Por Fernanda Preto
Retornos são sempre sobre recomeços. Sobre tentativas infinitas de olhar para si mesmo. Sobre reencantamentos. Sobre origem. Sobre conectar partes partidas de si. Sobre natureza. Retornos também são sobre partidas. Partida também é encontro, reencontro, renovação. Imagem…
Escolher retornar, me revirou a alma, me fez entrar na vida através de cada vida reconhecida, de cada casa que tomei um café, de cada olhar que me cruzou, em cada banho de rio, cada respiro, cada limite que me coloquei, em cada história que ouvi, na saudade que senti, na indignação própria de quem deseja transformar o mundo, no meu silêncio, na fala de outros, na impermanência dos encontros de passagem, na paisagem que se transformou em mim.
Em 2006 conheci a Amazônia, cheguei a região da RDS Uacari, ainda recém formada, neste rio Juruá, tudo era novo e já me fazia ser outra. Em 2008 retornei à mesma região e tive a oportunidade de conhecer outras comunidades durante as gincanas de soltura de tartarugas. Nessa ocasião, pude expor na Comunidade do Roque as fotografias realizadas em 2006. Como foi importante a experiência de ver as pessoas se perceberem e se reconhecerem nas fotos !
Voltar ao Médio Juruá sempre foi um desejo que ficou guardado por anos. Mas sentia que em algum momento este retorno se realizaria.
A sensação de adentrar novamente o rio se deu 14 anos mais tarde. Sentir a passagem do tempo, reencontrar pessoas, tomou conta de mim, assim como a floresta invade a minha natureza de viajante, de observadora, de entrega.
Durante 27 dias estive a bordo do Hiléia, barco do Instituto Juruá. Junto a uma equipe de 20 pessoas na expedição sobre Diagnóstico de Gênero da ASMAMJ – Associação das Mulheres Agroextrativistas do Médio Juruá.
Foram 23 comunidades visitadas, mais de 30 entrevistas geradas para o curta (vídeo diagnóstico) e mais de 2000 fotografias. As intervenções psicossociais CorpoMemória ocorreram em 6 comunidades com mais de 80 participantes.

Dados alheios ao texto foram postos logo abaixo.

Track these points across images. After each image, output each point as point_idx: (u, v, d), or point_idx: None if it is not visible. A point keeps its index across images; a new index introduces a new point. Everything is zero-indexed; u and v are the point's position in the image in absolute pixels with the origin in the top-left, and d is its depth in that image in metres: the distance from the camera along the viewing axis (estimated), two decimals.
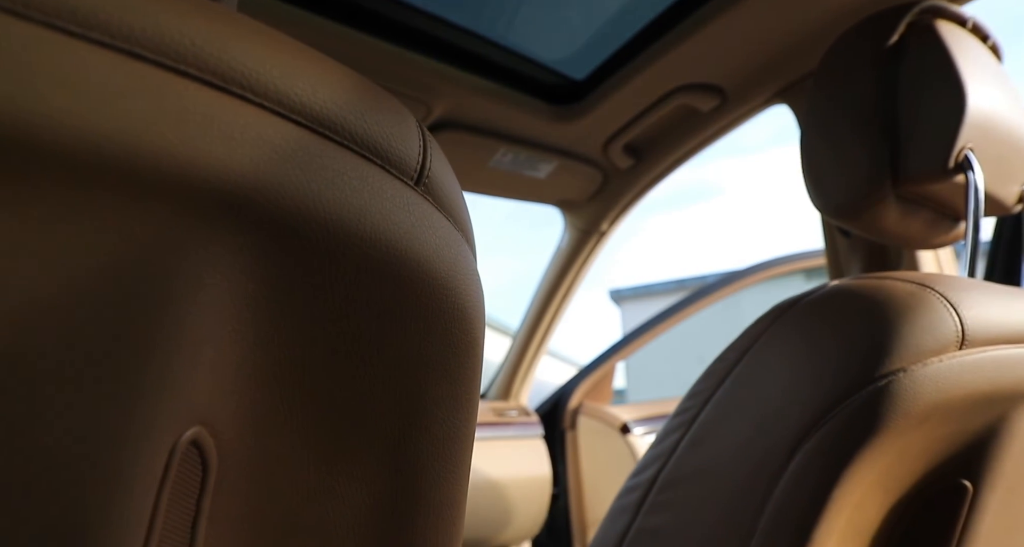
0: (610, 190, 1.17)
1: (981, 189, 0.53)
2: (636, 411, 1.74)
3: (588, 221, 1.25)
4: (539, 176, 1.11)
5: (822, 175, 0.59)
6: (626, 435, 1.66)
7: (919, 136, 0.54)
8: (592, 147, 1.05)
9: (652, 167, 1.09)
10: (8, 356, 0.15)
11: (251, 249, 0.19)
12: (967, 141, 0.52)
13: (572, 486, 1.63)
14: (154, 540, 0.19)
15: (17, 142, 0.15)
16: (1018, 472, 0.49)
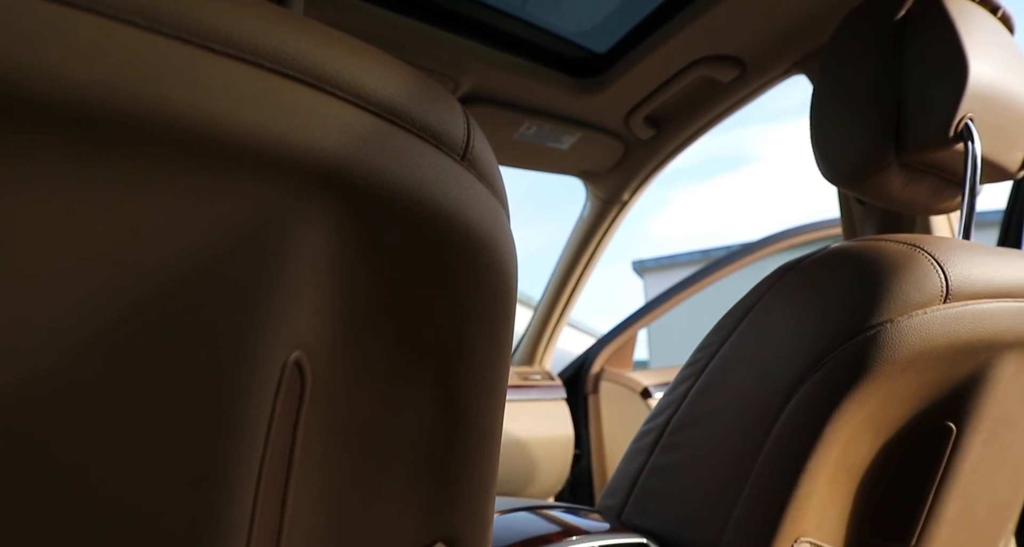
0: (631, 161, 1.20)
1: (979, 157, 0.56)
2: (656, 376, 1.79)
3: (610, 191, 1.29)
4: (562, 148, 1.15)
5: (829, 143, 0.62)
6: (647, 399, 1.72)
7: (922, 106, 0.57)
8: (614, 119, 1.09)
9: (673, 138, 1.13)
10: (155, 300, 0.21)
11: (336, 215, 0.24)
12: (967, 111, 0.55)
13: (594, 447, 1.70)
14: (271, 438, 0.25)
15: (160, 135, 0.20)
16: (998, 415, 0.54)
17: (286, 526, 0.28)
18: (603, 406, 1.73)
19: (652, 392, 1.73)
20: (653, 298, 1.82)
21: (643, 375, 1.78)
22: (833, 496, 0.52)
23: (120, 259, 0.20)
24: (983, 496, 0.58)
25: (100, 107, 0.18)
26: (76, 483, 0.20)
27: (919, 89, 0.58)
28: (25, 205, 0.18)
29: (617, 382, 1.74)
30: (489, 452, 0.35)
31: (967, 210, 0.59)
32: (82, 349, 0.20)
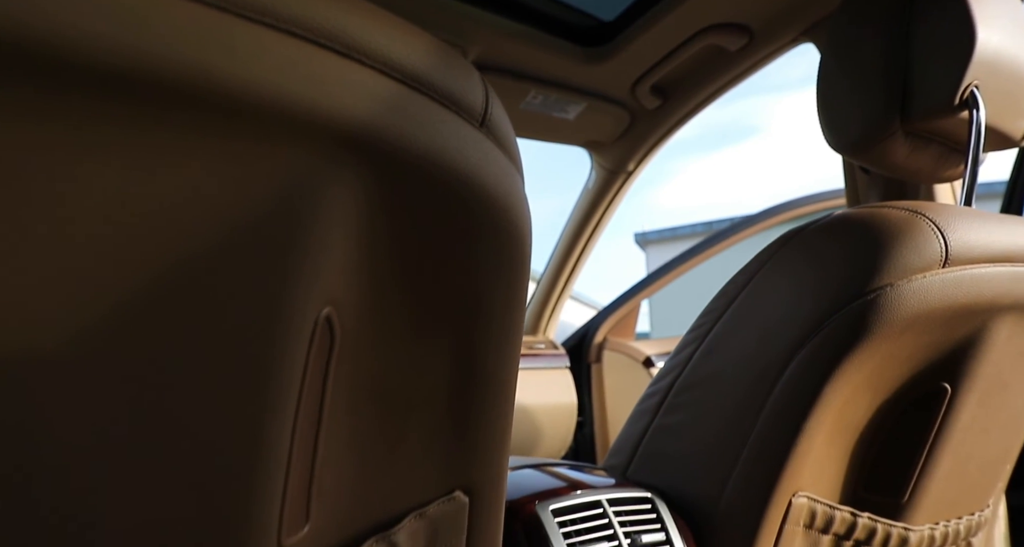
0: (637, 130, 1.20)
1: (983, 125, 0.57)
2: (659, 346, 1.82)
3: (615, 161, 1.29)
4: (568, 117, 1.15)
5: (835, 112, 0.63)
6: (649, 368, 1.75)
7: (928, 73, 0.57)
8: (620, 88, 1.08)
9: (679, 107, 1.13)
10: (201, 258, 0.22)
11: (364, 177, 0.26)
12: (974, 78, 0.56)
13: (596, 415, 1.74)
14: (304, 389, 0.27)
15: (203, 101, 0.21)
16: (992, 376, 0.56)
17: (317, 472, 0.30)
18: (606, 375, 1.76)
19: (654, 361, 1.76)
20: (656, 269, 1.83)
21: (645, 345, 1.81)
22: (830, 454, 0.55)
23: (168, 218, 0.21)
24: (975, 454, 0.61)
25: (148, 73, 0.19)
26: (131, 427, 0.22)
27: (926, 56, 0.58)
28: (84, 166, 0.19)
29: (620, 351, 1.77)
30: (504, 406, 0.37)
31: (970, 177, 0.60)
32: (133, 305, 0.21)
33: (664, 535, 0.51)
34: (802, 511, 0.53)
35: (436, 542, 0.36)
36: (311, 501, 0.30)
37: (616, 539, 0.48)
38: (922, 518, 0.60)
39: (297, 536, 0.29)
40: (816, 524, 0.55)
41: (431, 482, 0.36)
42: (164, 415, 0.23)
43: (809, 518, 0.54)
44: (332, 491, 0.31)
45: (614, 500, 0.51)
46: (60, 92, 0.18)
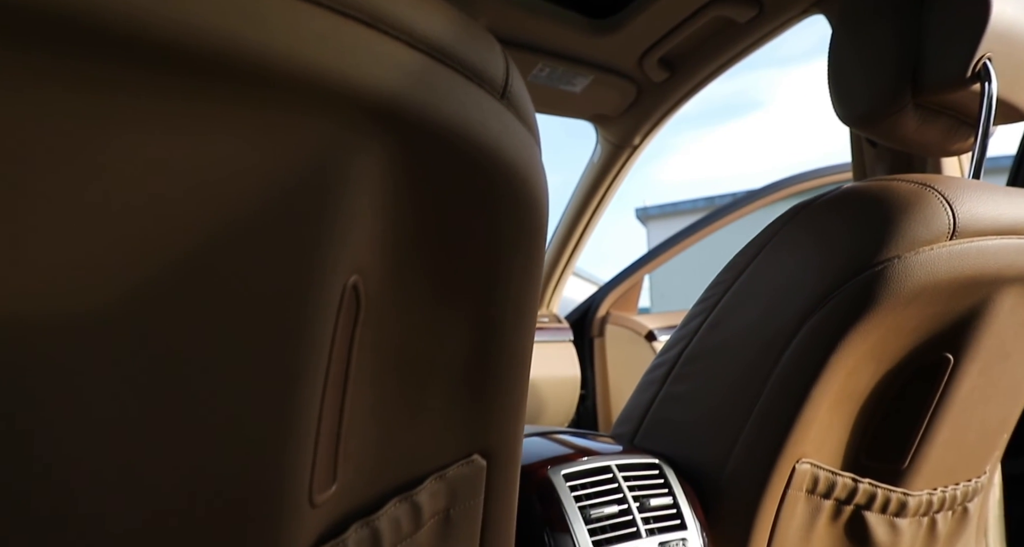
0: (644, 104, 1.20)
1: (995, 97, 0.57)
2: (661, 320, 1.84)
3: (621, 135, 1.29)
4: (574, 90, 1.14)
5: (846, 84, 0.63)
6: (651, 342, 1.77)
7: (941, 45, 0.57)
8: (627, 61, 1.08)
9: (687, 80, 1.12)
10: (235, 226, 0.23)
11: (390, 148, 0.26)
12: (987, 51, 0.56)
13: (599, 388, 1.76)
14: (332, 356, 0.28)
15: (236, 72, 0.21)
16: (994, 346, 0.57)
17: (343, 435, 0.31)
18: (608, 349, 1.78)
19: (657, 335, 1.77)
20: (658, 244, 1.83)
21: (648, 319, 1.82)
22: (833, 422, 0.56)
23: (204, 189, 0.22)
24: (974, 422, 0.62)
25: (184, 45, 0.20)
26: (170, 393, 0.23)
27: (939, 28, 0.58)
28: (123, 136, 0.20)
29: (622, 325, 1.78)
30: (521, 373, 0.38)
31: (979, 150, 0.61)
32: (169, 273, 0.22)
33: (671, 499, 0.52)
34: (805, 477, 0.55)
35: (455, 503, 0.38)
36: (338, 462, 0.31)
37: (625, 503, 0.50)
38: (921, 484, 0.62)
39: (326, 494, 0.30)
40: (818, 489, 0.56)
41: (450, 446, 0.37)
42: (201, 382, 0.24)
43: (812, 484, 0.56)
44: (356, 453, 0.32)
45: (623, 465, 0.52)
46: (99, 62, 0.19)
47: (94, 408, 0.22)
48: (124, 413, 0.22)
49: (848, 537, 0.60)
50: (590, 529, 0.47)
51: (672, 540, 0.50)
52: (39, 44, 0.18)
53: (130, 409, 0.22)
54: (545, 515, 0.47)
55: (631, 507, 0.50)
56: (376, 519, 0.33)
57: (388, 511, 0.34)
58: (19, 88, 0.18)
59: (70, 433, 0.21)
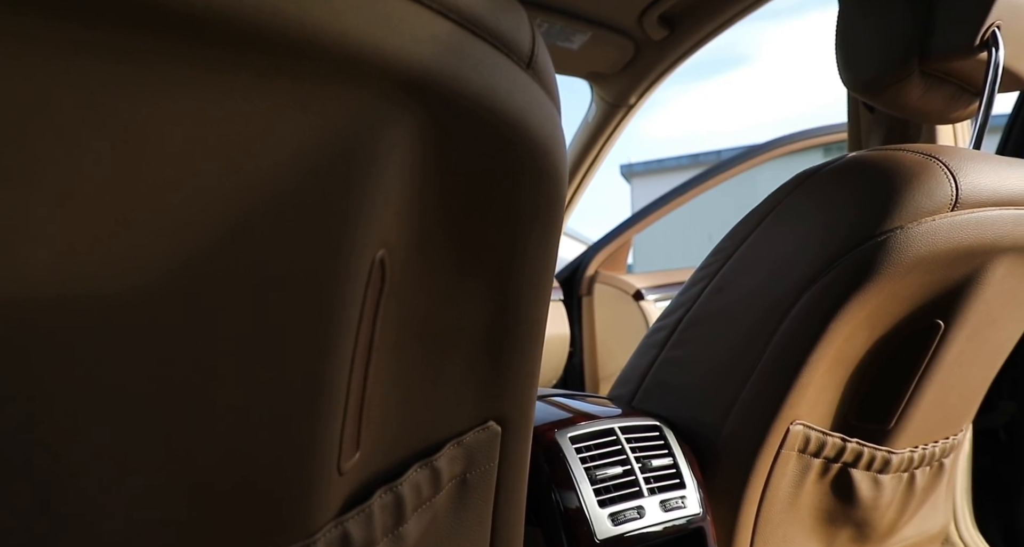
0: (641, 62, 1.18)
1: (1001, 66, 0.57)
2: (649, 280, 1.86)
3: (617, 94, 1.27)
4: (572, 47, 1.11)
5: (853, 51, 0.62)
6: (639, 301, 1.80)
7: (951, 14, 0.57)
8: (627, 17, 1.05)
9: (686, 39, 1.10)
10: (271, 199, 0.23)
11: (421, 121, 0.26)
12: (996, 18, 0.55)
13: (587, 346, 1.80)
14: (362, 324, 0.28)
15: (274, 43, 0.21)
16: (983, 313, 0.59)
17: (366, 405, 0.31)
18: (596, 307, 1.80)
19: (644, 295, 1.80)
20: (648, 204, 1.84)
21: (635, 278, 1.84)
22: (827, 385, 0.58)
23: (241, 160, 0.22)
24: (957, 384, 0.65)
25: (223, 16, 0.19)
26: (208, 363, 0.23)
27: None
28: (160, 107, 0.19)
29: (611, 284, 1.80)
30: (535, 342, 0.39)
31: (982, 119, 0.61)
32: (206, 246, 0.22)
33: (671, 459, 0.54)
34: (797, 437, 0.57)
35: (472, 467, 0.39)
36: (361, 431, 0.32)
37: (628, 463, 0.52)
38: (904, 442, 0.65)
39: (351, 462, 0.31)
40: (809, 449, 0.59)
41: (467, 413, 0.38)
42: (236, 358, 0.24)
43: (803, 443, 0.58)
44: (378, 421, 0.33)
45: (625, 428, 0.54)
46: (134, 34, 0.18)
47: (132, 386, 0.22)
48: (163, 390, 0.23)
49: (834, 492, 0.63)
50: (595, 489, 0.49)
51: (672, 498, 0.52)
52: (73, 16, 0.17)
53: (169, 385, 0.23)
54: (553, 475, 0.49)
55: (633, 468, 0.52)
56: (399, 485, 0.34)
57: (410, 477, 0.35)
58: (50, 59, 0.17)
59: (108, 412, 0.22)
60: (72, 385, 0.21)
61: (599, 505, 0.49)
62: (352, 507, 0.32)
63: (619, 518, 0.49)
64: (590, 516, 0.48)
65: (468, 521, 0.40)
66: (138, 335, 0.21)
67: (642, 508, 0.50)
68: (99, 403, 0.21)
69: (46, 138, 0.18)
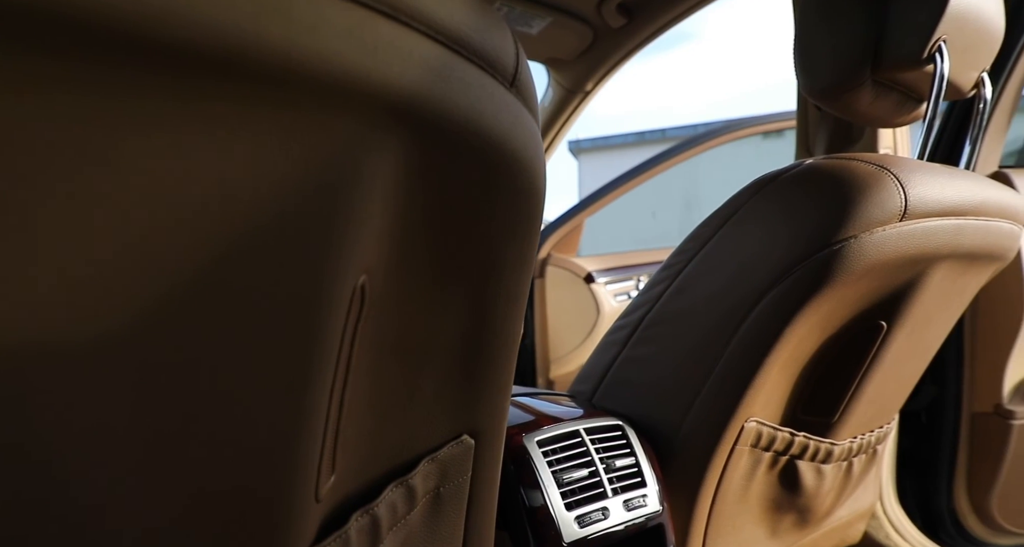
0: (599, 49, 1.17)
1: (946, 77, 0.60)
2: (600, 262, 1.88)
3: (574, 80, 1.26)
4: (531, 32, 1.09)
5: (811, 58, 0.63)
6: (590, 284, 1.82)
7: (901, 26, 0.59)
8: (586, 4, 1.04)
9: (643, 28, 1.10)
10: (252, 230, 0.22)
11: (407, 145, 0.25)
12: (943, 33, 0.58)
13: (538, 328, 1.81)
14: (342, 349, 0.27)
15: (258, 72, 0.19)
16: (921, 314, 0.63)
17: (342, 427, 0.31)
18: (548, 289, 1.82)
19: (595, 277, 1.83)
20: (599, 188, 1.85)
21: (587, 261, 1.87)
22: (779, 383, 0.61)
23: (220, 192, 0.20)
24: (894, 378, 0.69)
25: (204, 46, 0.18)
26: (188, 399, 0.22)
27: (902, 10, 0.59)
28: (131, 140, 0.18)
29: (562, 267, 1.82)
30: (510, 355, 0.38)
31: (926, 130, 0.64)
32: (190, 276, 0.21)
33: (633, 459, 0.56)
34: (751, 434, 0.60)
35: (445, 481, 0.39)
36: (336, 453, 0.31)
37: (593, 465, 0.53)
38: (845, 434, 0.69)
39: (327, 486, 0.30)
40: (761, 444, 0.62)
41: (441, 428, 0.37)
42: (219, 386, 0.23)
43: (756, 439, 0.61)
44: (354, 442, 0.32)
45: (590, 429, 0.55)
46: (115, 66, 0.17)
47: (113, 415, 0.21)
48: (144, 426, 0.21)
49: (781, 483, 0.66)
50: (562, 492, 0.50)
51: (634, 497, 0.54)
52: (41, 48, 0.15)
53: (149, 421, 0.21)
54: (521, 480, 0.50)
55: (599, 469, 0.53)
56: (375, 506, 0.34)
57: (386, 497, 0.35)
58: (26, 92, 0.16)
59: (91, 440, 0.21)
60: (54, 427, 0.19)
61: (566, 508, 0.50)
62: (328, 531, 0.32)
63: (585, 520, 0.50)
64: (557, 519, 0.49)
65: (442, 533, 0.40)
66: (118, 373, 0.20)
67: (607, 509, 0.52)
68: (79, 440, 0.20)
69: (18, 174, 0.16)
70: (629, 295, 1.89)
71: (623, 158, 9.77)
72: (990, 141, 0.98)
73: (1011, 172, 1.00)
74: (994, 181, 0.65)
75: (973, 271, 0.66)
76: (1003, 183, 0.99)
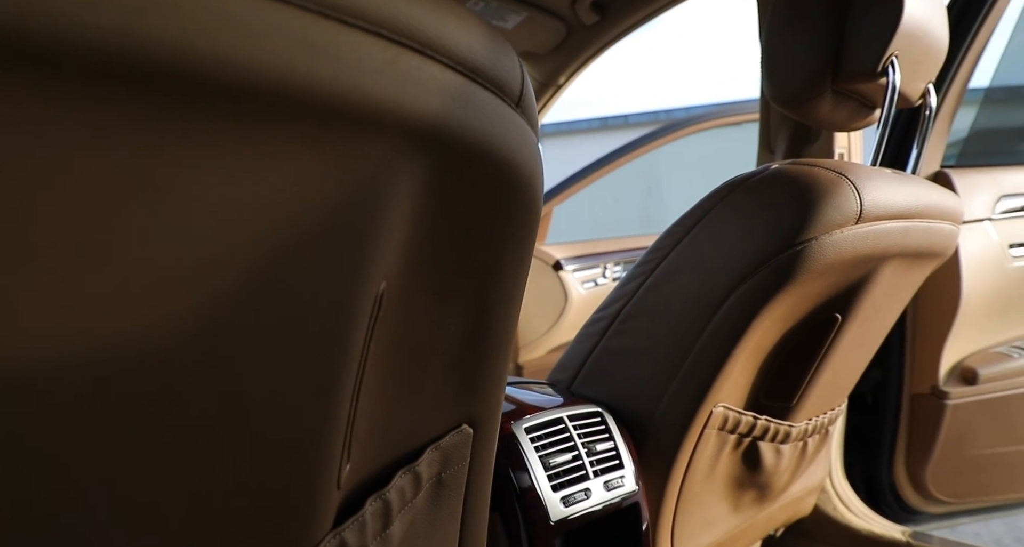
0: (572, 44, 1.19)
1: (898, 89, 0.65)
2: (568, 250, 1.93)
3: (546, 74, 1.28)
4: (506, 26, 1.11)
5: (778, 68, 0.68)
6: (558, 271, 1.86)
7: (858, 43, 0.64)
8: (561, 1, 1.06)
9: (616, 24, 1.13)
10: (292, 250, 0.24)
11: (427, 167, 0.27)
12: (895, 49, 0.63)
13: None
14: (366, 348, 0.30)
15: (305, 111, 0.22)
16: (871, 306, 0.69)
17: (357, 419, 0.33)
18: None
19: (563, 265, 1.87)
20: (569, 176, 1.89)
21: (556, 249, 1.90)
22: (744, 372, 0.66)
23: (267, 217, 0.23)
24: (845, 365, 0.76)
25: (263, 87, 0.20)
26: (225, 402, 0.25)
27: (859, 28, 0.64)
28: (198, 173, 0.20)
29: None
30: (507, 350, 0.41)
31: (879, 138, 0.69)
32: (236, 296, 0.23)
33: (612, 443, 0.60)
34: (719, 418, 0.65)
35: (447, 467, 0.42)
36: (351, 444, 0.34)
37: (576, 449, 0.57)
38: (802, 416, 0.75)
39: (343, 474, 0.33)
40: (727, 427, 0.67)
41: (444, 418, 0.40)
42: (256, 391, 0.25)
43: (723, 422, 0.66)
44: (367, 433, 0.35)
45: (572, 416, 0.59)
46: (179, 112, 0.19)
47: (168, 414, 0.23)
48: (184, 428, 0.24)
49: (744, 462, 0.72)
50: (548, 475, 0.54)
51: (613, 478, 0.58)
52: (122, 94, 0.17)
53: (189, 424, 0.24)
54: (511, 464, 0.53)
55: (581, 453, 0.57)
56: (387, 491, 0.37)
57: (396, 483, 0.38)
58: (111, 129, 0.18)
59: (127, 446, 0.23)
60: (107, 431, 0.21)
61: (552, 490, 0.53)
62: (346, 515, 0.34)
63: (569, 500, 0.54)
64: (545, 500, 0.53)
65: (443, 515, 0.43)
66: (173, 376, 0.22)
67: (589, 490, 0.56)
68: (122, 437, 0.22)
69: (90, 201, 0.18)
70: (596, 282, 1.93)
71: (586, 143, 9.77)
72: (933, 143, 1.05)
73: (951, 172, 1.08)
74: (937, 185, 0.72)
75: (917, 267, 0.72)
76: (943, 183, 1.07)
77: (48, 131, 0.17)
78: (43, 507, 0.21)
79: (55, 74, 0.16)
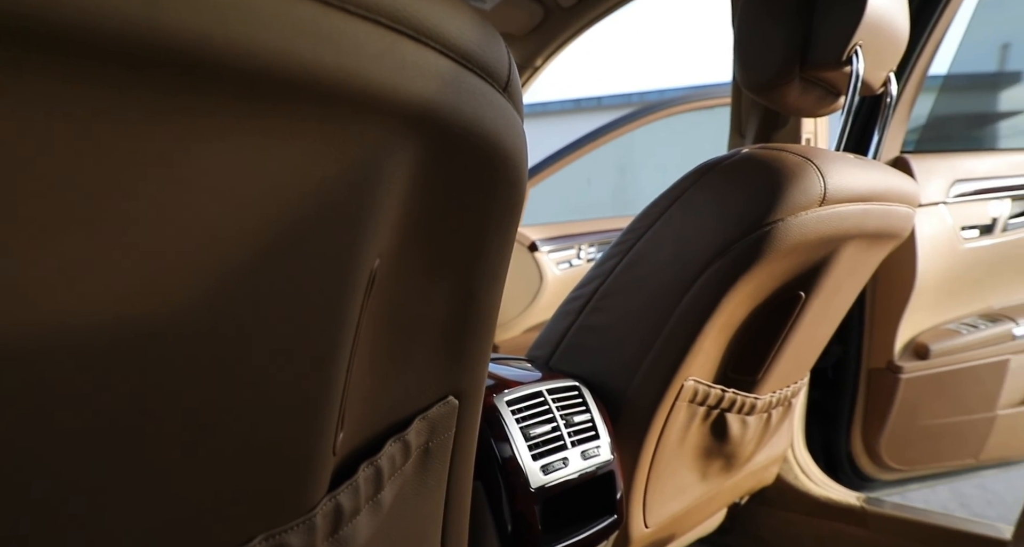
0: (549, 26, 1.20)
1: (861, 78, 0.68)
2: (543, 232, 1.95)
3: (524, 56, 1.29)
4: (484, 7, 1.11)
5: (750, 55, 0.70)
6: (534, 253, 1.89)
7: (824, 33, 0.66)
8: None
9: (593, 7, 1.14)
10: (295, 226, 0.25)
11: (420, 149, 0.29)
12: (859, 39, 0.66)
13: None
14: (361, 317, 0.32)
15: (311, 93, 0.23)
16: (832, 284, 0.73)
17: (348, 389, 0.35)
18: None
19: (539, 246, 1.89)
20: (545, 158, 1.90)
21: (531, 230, 1.93)
22: (713, 347, 0.69)
23: (271, 194, 0.24)
24: (808, 340, 0.80)
25: (273, 72, 0.21)
26: (229, 371, 0.26)
27: (826, 18, 0.67)
28: (208, 151, 0.22)
29: None
30: (490, 326, 0.44)
31: (843, 124, 0.73)
32: (242, 272, 0.24)
33: (589, 415, 0.63)
34: (689, 391, 0.68)
35: (433, 437, 0.44)
36: (345, 413, 0.35)
37: (555, 421, 0.60)
38: (767, 389, 0.79)
39: (338, 442, 0.35)
40: (697, 399, 0.70)
41: (431, 390, 0.43)
42: (259, 362, 0.27)
43: (693, 395, 0.69)
44: (358, 402, 0.37)
45: (551, 389, 0.62)
46: (195, 91, 0.20)
47: (177, 383, 0.25)
48: (189, 396, 0.25)
49: (712, 433, 0.76)
50: (528, 444, 0.57)
51: (590, 448, 0.61)
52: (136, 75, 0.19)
53: (202, 385, 0.25)
54: (493, 435, 0.56)
55: (559, 425, 0.60)
56: (378, 458, 0.39)
57: (386, 450, 0.40)
58: (124, 113, 0.19)
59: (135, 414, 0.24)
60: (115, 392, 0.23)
61: (532, 459, 0.56)
62: (340, 481, 0.36)
63: (548, 469, 0.57)
64: (525, 468, 0.55)
65: (430, 481, 0.45)
66: (174, 352, 0.24)
67: (567, 459, 0.59)
68: (130, 398, 0.24)
69: (101, 181, 0.19)
70: (571, 263, 1.96)
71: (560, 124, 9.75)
72: (894, 129, 1.10)
73: (910, 157, 1.13)
74: (896, 170, 0.75)
75: (876, 248, 0.76)
76: (903, 168, 1.11)
77: (68, 108, 0.18)
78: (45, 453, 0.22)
79: (81, 56, 0.17)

Fui ao encontro de histórias, de verdades latentes. Fui ao encontro da vida de cada mulher que de forma amorosa abriu sua intimidade, sua casa, seu espaço sagrado e entregou sua maior riqueza: quem ela é.
Curioso andar em lugares já conhecidos e ainda assim não saber nada.
Fui ao encontro, fiz perguntas, escutei com a alma, acolhi as emoções, mas não sabia o que esperava por mim.
A investigação e a busca por olhar o ser humano através dos seus “sentires”, tem me movido e me levado a experiências únicas e profundas que me transformam intimamente. O tamanho do impacto na minha vida e nas vidas de todos que tiveram a coragem de se expor pode não ser mensurável, mas é visível e sentido em cada contato, em cada palavra, em cada abraço e olhar que recebo.
O filme Seiva Bruta é uma co-criação sensível que reflete a força coletiva de mulheres que compartilham seus desejos, suas histórias, suas vivências íntimas, sua sobrevivência através do sentir oculto, mas não menos expressado nesse modo de vida tão emaranhado na terra.
São imagens que espelham o “ser mulher” na Amazônia,
Mulheres fluidas nessas águas densas, que se inundam de força e beleza e que vivem a pulsação da própria floresta.